● **ACTIVITY**: Within the entries below, find every line that has the string "BathCell", then copy it.

● **SOURCE INFORMATION**:

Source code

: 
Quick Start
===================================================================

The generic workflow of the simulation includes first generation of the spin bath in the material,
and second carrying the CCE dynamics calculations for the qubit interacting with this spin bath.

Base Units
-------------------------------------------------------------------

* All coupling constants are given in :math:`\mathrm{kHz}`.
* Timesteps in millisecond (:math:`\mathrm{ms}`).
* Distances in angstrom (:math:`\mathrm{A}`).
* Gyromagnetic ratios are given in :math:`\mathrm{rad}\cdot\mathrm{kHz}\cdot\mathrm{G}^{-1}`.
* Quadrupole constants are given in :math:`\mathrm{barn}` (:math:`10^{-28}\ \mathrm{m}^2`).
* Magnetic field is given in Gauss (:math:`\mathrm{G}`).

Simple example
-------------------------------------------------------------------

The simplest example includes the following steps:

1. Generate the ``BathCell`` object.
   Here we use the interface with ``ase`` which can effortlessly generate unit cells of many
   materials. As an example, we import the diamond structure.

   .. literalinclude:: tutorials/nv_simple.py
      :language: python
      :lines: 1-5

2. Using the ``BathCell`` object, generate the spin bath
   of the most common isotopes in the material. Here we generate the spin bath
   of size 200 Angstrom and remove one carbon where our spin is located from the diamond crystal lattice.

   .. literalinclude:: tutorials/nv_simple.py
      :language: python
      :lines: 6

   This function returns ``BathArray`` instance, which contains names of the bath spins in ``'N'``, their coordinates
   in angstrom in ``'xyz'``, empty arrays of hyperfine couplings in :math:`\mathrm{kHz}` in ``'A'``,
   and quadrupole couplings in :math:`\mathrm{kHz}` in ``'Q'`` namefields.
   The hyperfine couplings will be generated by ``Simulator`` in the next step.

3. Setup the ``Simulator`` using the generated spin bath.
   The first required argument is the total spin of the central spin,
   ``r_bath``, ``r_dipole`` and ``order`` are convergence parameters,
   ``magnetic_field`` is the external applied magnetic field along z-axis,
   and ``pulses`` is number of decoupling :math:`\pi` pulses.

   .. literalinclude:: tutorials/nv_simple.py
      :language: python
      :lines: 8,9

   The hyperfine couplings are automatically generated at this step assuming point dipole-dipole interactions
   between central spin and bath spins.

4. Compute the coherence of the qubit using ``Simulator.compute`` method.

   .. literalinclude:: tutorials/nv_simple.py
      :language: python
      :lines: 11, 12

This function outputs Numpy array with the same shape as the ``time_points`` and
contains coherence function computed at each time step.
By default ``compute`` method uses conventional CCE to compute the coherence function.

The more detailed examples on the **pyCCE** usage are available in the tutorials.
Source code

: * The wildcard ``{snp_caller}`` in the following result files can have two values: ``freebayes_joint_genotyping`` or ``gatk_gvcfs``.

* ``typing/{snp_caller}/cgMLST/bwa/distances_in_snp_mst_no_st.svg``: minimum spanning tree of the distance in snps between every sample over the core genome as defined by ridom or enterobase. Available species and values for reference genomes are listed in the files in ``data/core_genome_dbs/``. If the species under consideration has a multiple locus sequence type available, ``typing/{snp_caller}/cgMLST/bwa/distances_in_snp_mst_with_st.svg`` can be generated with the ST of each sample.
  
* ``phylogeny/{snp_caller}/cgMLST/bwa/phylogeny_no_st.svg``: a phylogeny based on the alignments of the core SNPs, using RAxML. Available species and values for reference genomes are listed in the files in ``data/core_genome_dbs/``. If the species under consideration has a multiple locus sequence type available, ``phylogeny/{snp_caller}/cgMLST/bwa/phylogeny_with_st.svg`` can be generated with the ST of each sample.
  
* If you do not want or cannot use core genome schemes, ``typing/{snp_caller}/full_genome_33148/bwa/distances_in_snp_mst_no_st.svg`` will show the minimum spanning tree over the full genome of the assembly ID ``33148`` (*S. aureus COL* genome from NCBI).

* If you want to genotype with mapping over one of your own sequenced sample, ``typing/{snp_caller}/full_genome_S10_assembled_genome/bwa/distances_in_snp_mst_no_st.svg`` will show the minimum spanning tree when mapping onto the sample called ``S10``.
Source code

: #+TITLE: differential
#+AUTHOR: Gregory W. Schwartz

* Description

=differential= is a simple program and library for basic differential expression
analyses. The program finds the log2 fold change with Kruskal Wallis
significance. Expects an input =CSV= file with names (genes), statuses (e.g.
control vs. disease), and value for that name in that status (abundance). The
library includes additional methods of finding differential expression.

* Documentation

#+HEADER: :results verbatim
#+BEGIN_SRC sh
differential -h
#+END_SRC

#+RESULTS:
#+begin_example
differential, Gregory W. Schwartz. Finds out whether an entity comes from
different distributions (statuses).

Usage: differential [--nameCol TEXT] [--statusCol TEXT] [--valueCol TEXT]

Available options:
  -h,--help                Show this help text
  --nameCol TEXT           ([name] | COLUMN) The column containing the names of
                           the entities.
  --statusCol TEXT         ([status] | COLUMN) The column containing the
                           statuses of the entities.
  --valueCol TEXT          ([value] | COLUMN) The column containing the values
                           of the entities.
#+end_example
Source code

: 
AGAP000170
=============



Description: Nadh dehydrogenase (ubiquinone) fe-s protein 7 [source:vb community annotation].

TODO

● **REPLY TO THE EXERCISE**:
1. Generate the ``BathCell`` object.
2. Using the ``BathCell`` object, generate the spin bath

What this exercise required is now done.